::: Provided records
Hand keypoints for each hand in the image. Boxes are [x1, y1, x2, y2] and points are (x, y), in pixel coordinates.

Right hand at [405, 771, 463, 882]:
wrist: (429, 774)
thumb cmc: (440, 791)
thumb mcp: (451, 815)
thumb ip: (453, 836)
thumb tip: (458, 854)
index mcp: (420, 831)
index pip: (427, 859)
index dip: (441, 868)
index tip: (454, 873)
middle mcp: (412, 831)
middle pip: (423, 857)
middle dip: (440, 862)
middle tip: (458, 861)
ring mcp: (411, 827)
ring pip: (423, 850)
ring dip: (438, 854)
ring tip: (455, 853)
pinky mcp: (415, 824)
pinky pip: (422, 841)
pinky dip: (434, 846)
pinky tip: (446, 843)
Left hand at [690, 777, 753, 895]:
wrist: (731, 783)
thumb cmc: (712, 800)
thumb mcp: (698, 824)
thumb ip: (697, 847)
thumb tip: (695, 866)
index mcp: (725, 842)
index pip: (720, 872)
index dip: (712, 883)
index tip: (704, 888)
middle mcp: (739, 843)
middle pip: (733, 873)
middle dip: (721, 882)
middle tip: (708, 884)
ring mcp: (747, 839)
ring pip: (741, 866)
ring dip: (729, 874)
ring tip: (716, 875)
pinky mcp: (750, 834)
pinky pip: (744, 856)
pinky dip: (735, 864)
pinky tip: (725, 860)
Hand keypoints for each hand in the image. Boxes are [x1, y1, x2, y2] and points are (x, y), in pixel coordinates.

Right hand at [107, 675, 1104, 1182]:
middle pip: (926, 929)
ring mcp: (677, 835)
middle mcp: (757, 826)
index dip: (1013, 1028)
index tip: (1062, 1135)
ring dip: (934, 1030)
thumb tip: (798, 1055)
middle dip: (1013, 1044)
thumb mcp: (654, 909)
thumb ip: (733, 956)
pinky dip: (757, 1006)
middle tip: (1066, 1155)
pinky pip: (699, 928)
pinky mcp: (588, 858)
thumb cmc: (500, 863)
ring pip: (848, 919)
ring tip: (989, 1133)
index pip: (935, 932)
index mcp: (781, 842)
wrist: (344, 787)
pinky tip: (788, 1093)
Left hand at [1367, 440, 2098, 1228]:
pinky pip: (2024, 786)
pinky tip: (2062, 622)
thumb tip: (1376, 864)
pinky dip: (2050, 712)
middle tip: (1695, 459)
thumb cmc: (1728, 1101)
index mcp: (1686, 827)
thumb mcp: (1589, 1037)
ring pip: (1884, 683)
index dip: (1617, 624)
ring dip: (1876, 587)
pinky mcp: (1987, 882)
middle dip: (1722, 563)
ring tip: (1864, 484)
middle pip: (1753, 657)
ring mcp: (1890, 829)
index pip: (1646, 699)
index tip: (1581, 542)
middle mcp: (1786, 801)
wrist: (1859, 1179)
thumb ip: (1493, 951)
::::::
What is required =
Given the data above, transcribe exactly the lines from the one containing "thumb cmc: (712, 800)" down to the one containing "ring dip: (934, 1030)", and no others.

Answer space =
thumb cmc: (712, 800)
thumb mcp: (698, 824)
thumb ip: (697, 847)
thumb tip: (695, 866)
index mcp: (725, 842)
index pip: (720, 872)
index dip: (712, 883)
index tip: (704, 888)
middle mcp: (739, 843)
middle pip: (733, 873)
middle dip: (721, 882)
middle tip: (708, 884)
ring mcp: (747, 839)
ring pip: (741, 866)
ring dip: (729, 874)
ring tip: (716, 875)
pinky mcp: (750, 834)
pinky pip: (744, 856)
pinky dip: (735, 864)
pinky tip: (725, 860)
Hand keypoints for each hand in the image. Boxes are [x1, y1, x2, y2] and points are (x, y), in pixel coordinates.

Right hand at [107, 675, 1104, 1182]:
middle pip: (926, 929)
ring mcp: (677, 835)
middle mcp: (757, 826)
index dip: (1013, 1028)
index tip: (1062, 1135)
ring dip: (934, 1030)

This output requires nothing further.